Intracranial pressure, mean arterial blood pressure, cerebral perfusion pressure (CPP), and pressure reactivity index were measured continuously in 126 patients with severe TBI who were admitted to a neuroscience critical care unit. Mean values in the initial 24 hours of monitoring and in the total period of monitoring were compared with types of injury categorized on the basis of the initial CT scan according to the classification of Marshall, et al., and with Glasgow Outcome Scale scores.

The initial CT scan classification correlated significantly but weakly with ICP measured during the first 24 hours of monitoring (p = 0.036) but not with mean ICP over the total time of intensive care.
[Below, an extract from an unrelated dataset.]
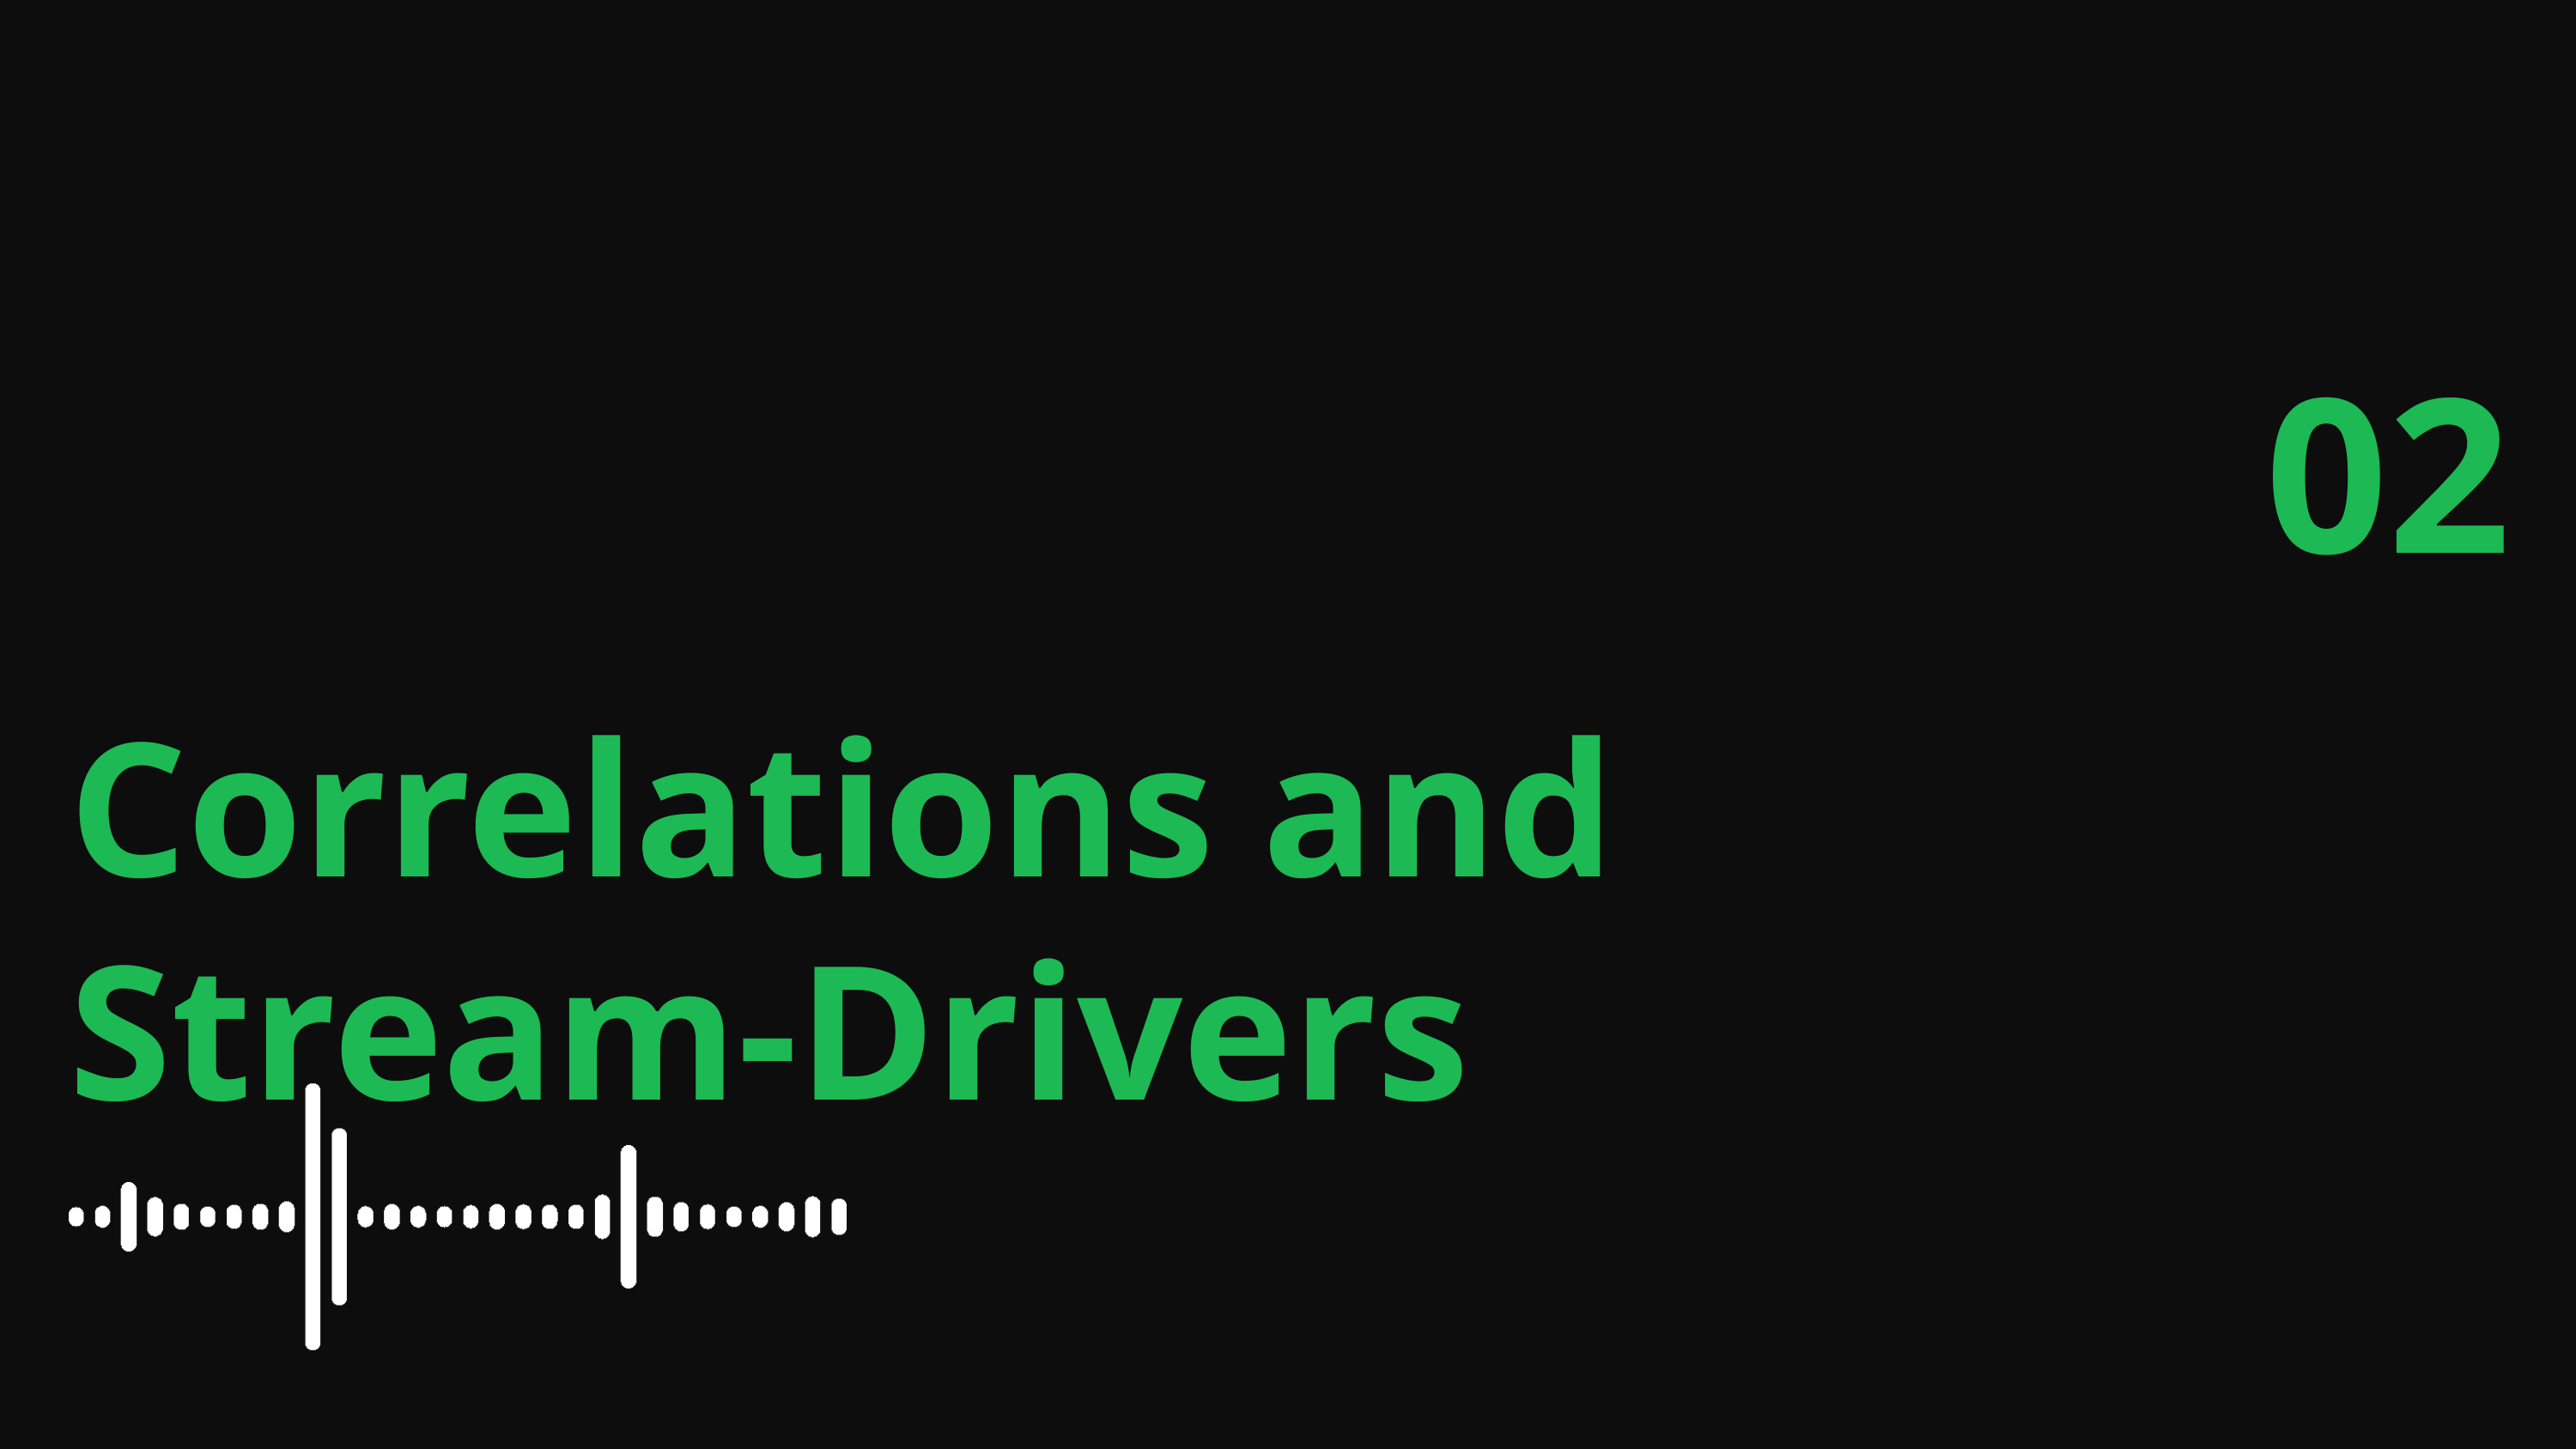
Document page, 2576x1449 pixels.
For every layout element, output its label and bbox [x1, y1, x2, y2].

text_box [69, 311, 1816, 1138]
picture [69, 1006, 847, 1427]
text_box [2047, 225, 2512, 597]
Both midline shift and the ratio of frontal horn diameter to internal diameter correlated with ICP in the first 24 hours (p < 0.007) and with ICP over the total monitoring period (p < 0.03). Outcome score correlated with initial CT scan findings (p = 0.018), ICP over the total monitoring period (p < 0.0023), pressure reactivity over the total monitoring period (p < 0.0002), and pressure reactivity in the first 24 hours (p < 0.0001) but not with ICP in the first 24 hours. Patients with disturbed pressure reactivity in the first 24 hours after injury had a significantly higher mortality rate than patients with intact pressure reactivity (28.6% compared with 9.5%; p < 0.001).


Patients with severe TBI who have early loss of autoregulation have a worse prognosis. Mean ICP values in patients with diffuse TBI cannot be predicted by using the Marshall CT scan classification.